リクルートは、求人広告やゼクシィなどで広く知られる企業である。

圧倒的な営業力で顧客を開拓し、集客した個人ユーザーと結び付けプラットフォームとしての価値を最大化させる「リボンモデル」が有名だ。

しかし、近年はSaaS事業においても非常に大きな成功を収めている。2010年代から始まったリクルートのSaaS事業は、今や360万以上のアカウントを保有する巨大なビジネスへと成長している。

その中でも特に注目すべきは、AirレジというPOSレジの無料提供を通じて市場を拡大した点である。

Airレジは、従来の数十万円もする高額なレジシステムとは異なり、2万円のタブレットとアプリだけで運用が可能である。この手軽さとコストメリットにより、リクルートは事業開始初年度にして10万アカウントを獲得することに成功している。

この成功は、リクルートの強力な営業力と、顧客ニーズを的確に捉えた製品開発の成果であると言える。

AirレジのLand-and-Expand戦略

Airレジの無料提供は、リクルートの巧妙なLand-and-Expand戦略の一環である。

この戦略はネットワーク効果が効きやすいプロダクト(コミュニケーションツールなど)に採用される。

戦略の基本は、まず無料で広範な顧客基盤を築き、その後に関連する有料サービスや周辺機器を提案していくことである。
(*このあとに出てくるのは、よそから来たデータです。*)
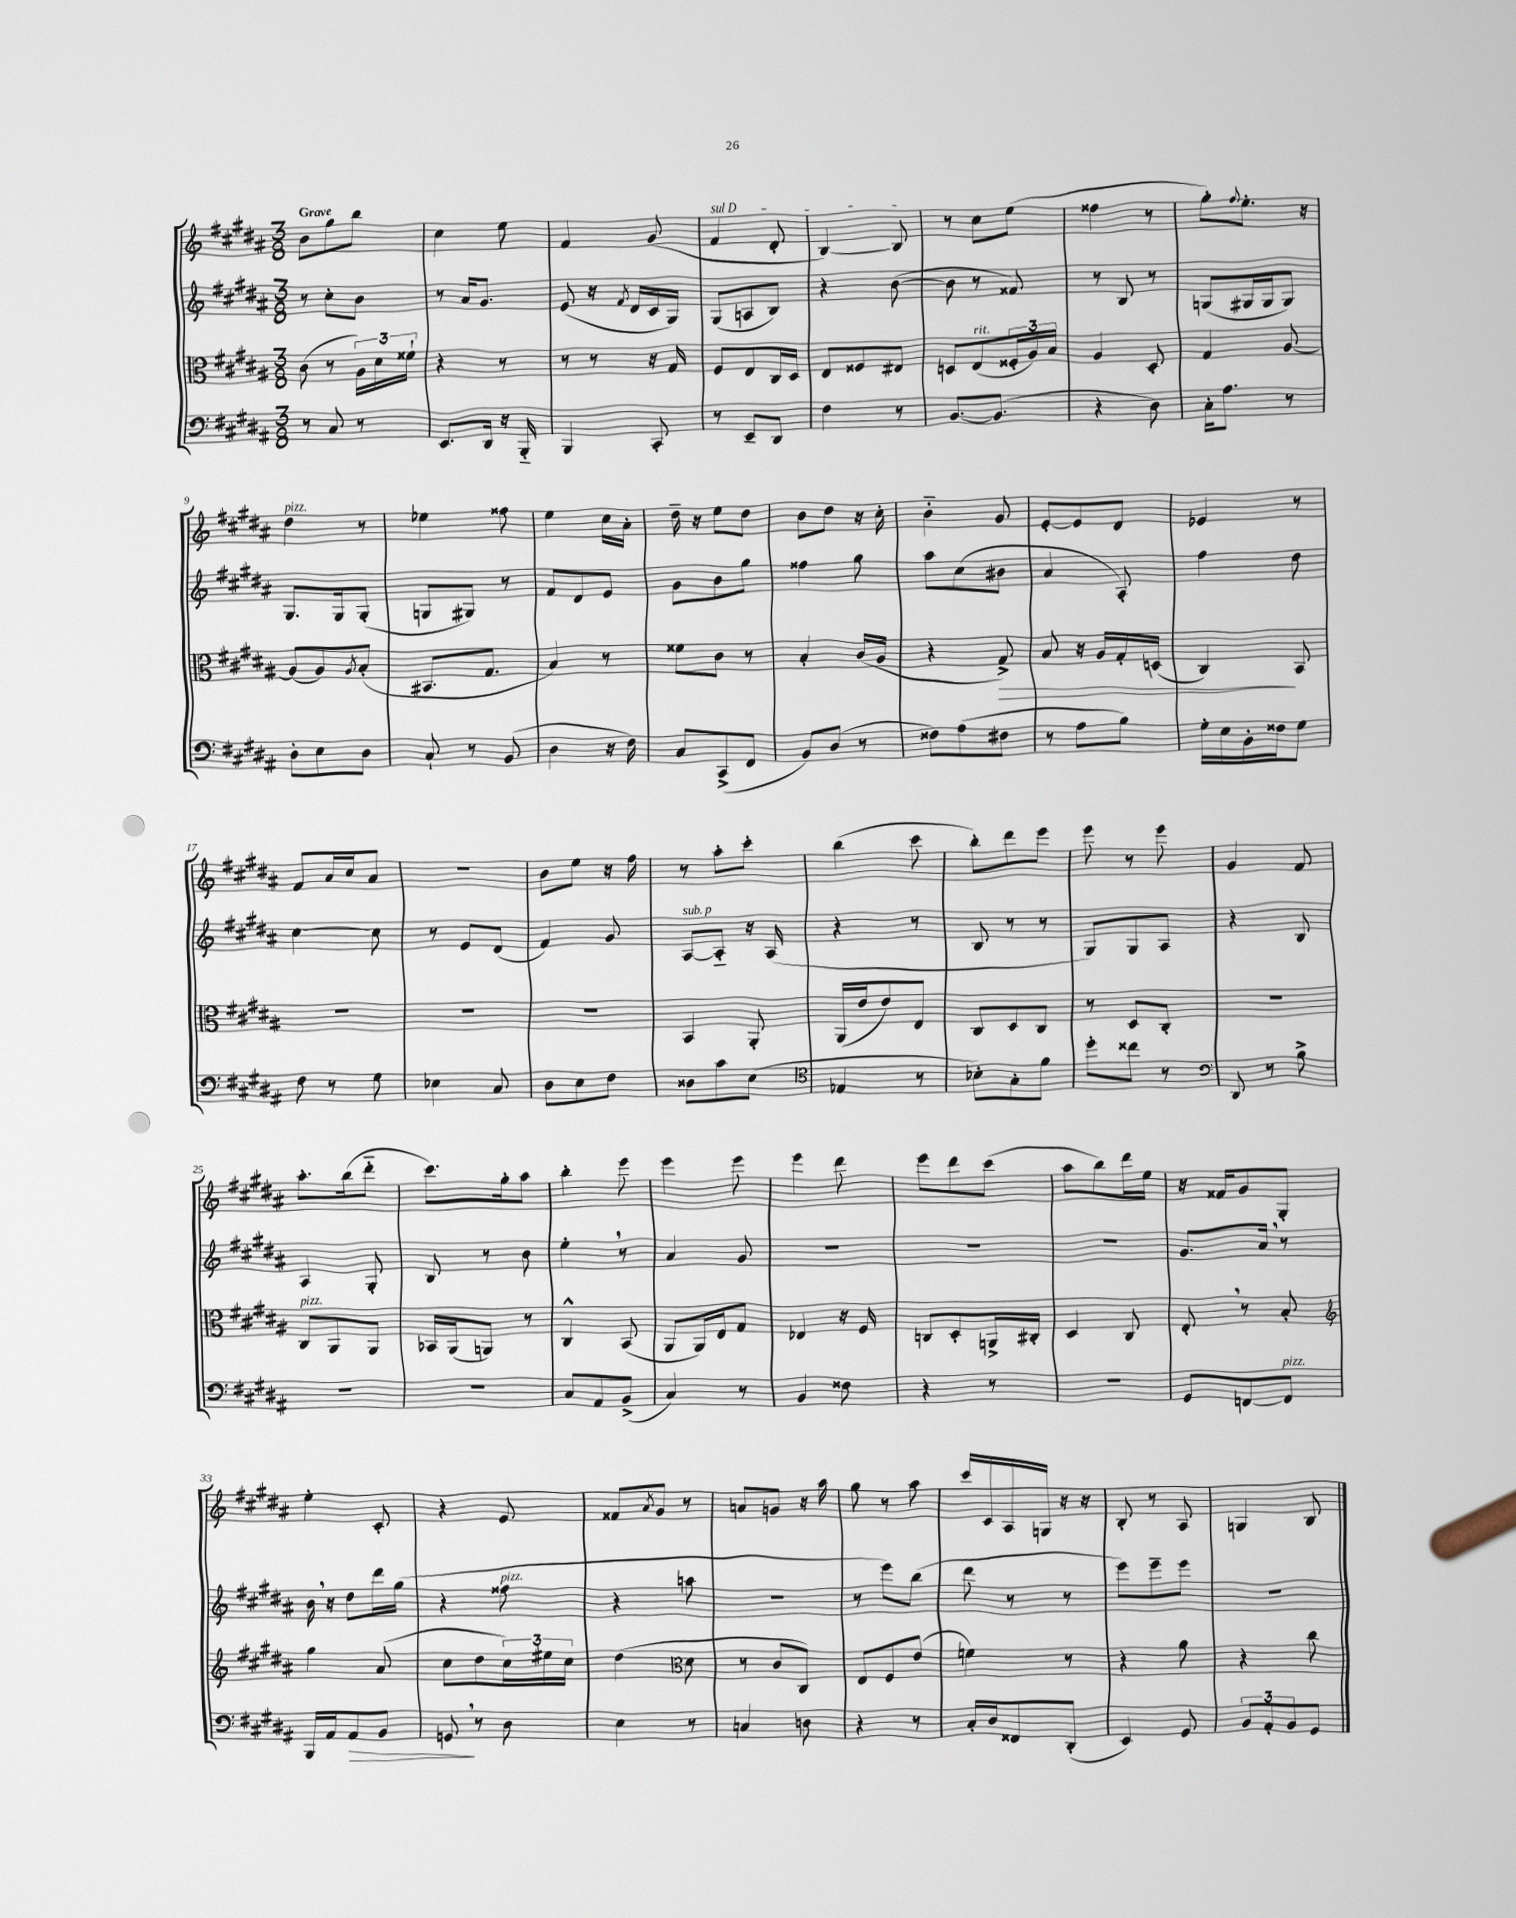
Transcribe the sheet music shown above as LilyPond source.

<<
\new StaffGroup <<
\new Staff = "s0" {
    \clef treble \key b \major \numericTimeSignature \time 3/8 \tempo "Grave"
    b'8 gis''8 b''8 |
    cis''4 e''8 |
    fis'4 gis'8( |
    \once \override TextSpanner.bound-details.left.text = \markup { \italic "sul D" } fis'4\startTextSpan dis'8-. |
    b4~) b8\stopTextSpan |
    r8 cis''8 e''8( |
    fisis''4 r8 |
    gis''8-.) \appoggiatura { fis''8 } e''8.-. r16 |
    dis''4^\markup { \italic "pizz." } r8 |
    ees''4 fisis''8 |
    e''4 cis''16 ais'16-. |
    dis''16-- r16 e''8 dis''8 |
    b'8 dis''8 r16 cis''16-. |
    b'4-_ gis'8 |
    e'8~-. e'8 dis'8 |
    ees'4 r8 |
    fis'8 ais'16 cis''16 ais'8 |
    R4. |
    b'8 e''8 r16 fis''16 |
    r8 ais''8-. cis'''8-. |
    b''4( cis'''8 |
    b''8-.) dis'''8 e'''8 |
    e'''8 r8 e'''8 |
    gis'4 fis'8 |
    ais''8.-. b''16( dis'''8-_ |
    cis'''8.) gis''16-. ais''8 |
    b''4-. e'''8 |
    e'''4 e'''8 |
    e'''4 dis'''8 |
    e'''8 dis'''8 cis'''8( |
    ais''8 b''8) dis'''16 e''16 |
    r16 fisis'16 gis'8 gis8-. |
    e''4-. cis'8-. |
    r4 e'8 |
    fisis'8 \acciaccatura { ais'8 } gis'8 r8 |
    a'8 g'8 r16 ais''16 |
    gis''8 r8 ais''8 |
    cis'''16 cis'16 ais16 g16 r16 r16 |
    b8-. r8 ais8 |
    g4 b8 \bar "|." |
}
\new Staff = "s1" {
    \clef treble \key b \major \numericTimeSignature \time 3/8
    r8 cis''8-. b'8 |
    r8 ais'16 gis'8. |
    e'8( r16 \acciaccatura { fis'8 } dis'16 cis'16 gis16) |
    gis8( a8 b8) |
    r4 b'8~( |
    b'8 r8 fisis'8) |
    r8 b8 r8 |
    g8( gis16 gis16 gis8) |
    gis8. gis16 gis8-.( |
    g8 gis8) r8 |
    fis'8 dis'8 e'8 |
    gis'8 b'8 gis''8 |
    fisis''4 gis''8 |
    ais''8 cis''8( bis'8 |
    ais'4 ais8-.) |
    fis''4 dis''8 |
    cis''4~ cis''8 |
    r8 e'8 dis'8( |
    fis'4) gis'8 |
    ais8~^\markup { \italic "sub. p" } ais8-_ r16 ais16( |
    r4 r8 |
    b8 r8 r8 |
    gis8) gis8 ais8 |
    r4 b8 |
    ais4 gis8-. |
    b8 r8 b'8 |
    e''4-. \breathe r8 |
    ais'4 gis'8 |
    R4. |
    R4. |
    R4. |
    gis'8. ais'16 \breathe r8 |
    b'16 \breathe r16 dis''8 dis'''16 gis''16( |
    r4 fisis''8^\markup { \italic "pizz." } |
    r4 a''8 |
    r4. |
    r8 e'''8) b''8( |
    dis'''8 r8 r8 |
    e'''8) e'''8-- e'''8 |
    R4. \bar "|." |
}
\new Staff = "s2" {
    \clef alto \key b \major \numericTimeSignature \time 3/8
    cis'8( r8 \tuplet 3/2 { ais16) dis'16 fisis'16-! } |
    r4 r8 |
    r8 r8 r16 gis16 |
    fis8 e8 cis16 dis16 |
    e8 fisis8 eis8 |
    d8 e8^\markup { \italic "rit." }( \tuplet 3/2 { fisis16-. ais16) b16 } |
    ais4 dis8-. |
    gis4 ais8~ |
    ais8( ais8) \acciaccatura { ais8 } b8-.( |
    bis,8. gis8. |
    b4) r8 |
    fisis'8 cis'8 r8 |
    b4-. cis'16( ais16 |
    r4 gis8->\>) |
    b8 r16 ais16 gis16-. d16( |
    cis4\!) b,8 |
    R4. |
    R4. |
    R4. |
    b,4 ais,8-. |
    ais,16( e'16 e'8) e8 |
    cis8 dis8 cis8 |
    r8 dis8 cis8-. |
    R4. |
    cis8^\markup { \italic "pizz." } ais,8 ais,8 |
    bes,16 ais,16( a,8) r8 |
    cis4-^ b,8( |
    ais,8 ais,16) e16 gis8 |
    ees4 r16 fis16 |
    c8 dis8-. a,16-> cis16-. |
    dis4 cis8 |
    e8-. \breathe r8 b8-. |
    \clef treble gis''4 ais'8( |
    cis''8 dis''8 \tuplet 3/2 { cis''16) eis''16 cis''16 } |
    dis''4( \clef alto dis'8 |
    r8 cis'8 cis8) |
    e8 fis8 e'8( |
    f'4) r8 |
    r4 ais'8 |
    r4 cis''8 \bar "|." |
}
\new Staff = "s3" {
    \clef bass \key b \major \numericTimeSignature \time 3/8
    r8 cis8 r8 |
    e,8. dis,16 r16 b,,16-_ |
    b,,4 cis,8-. |
    r8 e,8-- dis,8 |
    fis4 r8 |
    b,8.~ b,8.( |
    r4 dis8) |
    cis16-. ais8. r8 |
    dis8-. e8 dis8 |
    cis8-! r8 b,8( |
    dis4 r16 fis16) |
    cis8 cis,8->( fis,8 |
    b,8) dis8( r8 |
    fisis8) ais8( fis8 |
    r8 ais8 b8) |
    gis16-. e16 b,16-. fisis16 gis8 |
    fis8 r8 gis8 |
    ees4 cis8 |
    dis8 e8 fis8 |
    disis8 cis'8 e8( |
    \clef tenor ees4 r8 |
    bes8-.) gis8-. fis'8 |
    dis''8-. cisis''8 r8 |
    \clef bass dis,8 r8 b8-> |
    R4. |
    R4. |
    cis8 ais,8 b,8->( |
    cis4) r8 |
    b,4 fisis8 |
    r4 r8 |
    R4. |
    gis,8 f,8~ f,8^\markup { \italic "pizz." } |
    b,,16 ais,16 ais,8\> b,8 |
    g,8\! \breathe r8 dis8 |
    e4 r8 |
    c4 d8 |
    r4 r8 |
    cis16-. dis16 fisis,8 dis,8-.( |
    e,4) gis,8 |
    \tuplet 3/2 { b,8 ais,8-. b,8 } gis,8 \bar "|." |
}
>>
>>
追加提案するサービスとしては、決済システムのAirPayや、予約管理システム、さらにはクーポンサービスなどがその一例である。

リクルートは、Airレジを起点として、顧客の様々なニーズに対応するサービスを提供している。

例えば、Airレジを導入した飲食店は、レジ機能の効率化に加えて、ホットペッパーグルメを使った集客施策や、資金調達サービスのAirCASHを利用することができる。

このように、無料のAirレジを導入することで、顧客はリクルートの他のサービスにも自然と引き込まれる形となる。

この戦略により、リクルートは顧客のLTV(ライフタイムバリュー)を大幅に引き上げることができている。

初期の無料提供で顧客を引き付け、その後に付加価値の高いサービスを提供することで、長期的な関係を実現しているのである。

ソリューションビジネスへの転換

圧倒的な顧客基盤を強みに持つリクルートがなぜソリューションビジネスへ舵を切ったのか、その理由は顧客数の頭打ちという課題に直面したからである。

実は、旅行・飲食・不動産など多くの領域でメディアを展開しているものの、2010年代からは顧客数の頭打ちを迎えていた。

既に関係性のある顧客は資金繰りに余裕のある事業者が多く、市場の大半は接点を持っていなかった。

この点が企業成長の足枷となっており、Airシリーズはそれを打ち破る一手である。

施策は実際に大成功を収め、Airシリーズの導入企業数はリクルートの旧7事業社全体(キャリア、ライフスタイルなど)の顧客数を上回る規模まで増加し、さらに強固な顧客基盤の獲得に繋げている。

リクルートは大学新聞の求人広告から事業をスタートさせ、マッチングビジネスで大きな成功を収めた。

その後も、Indeedの買収をはじめとしたHRテクノロジー事業の拡大や今回のようなビジネスモデルの転換など、時代と共に変化を遂げてきた企業である。

彼らがさらなる革新と成長を遂げるための次なる一手はどのようなものとなるのか。今後の戦略が非常に楽しみである。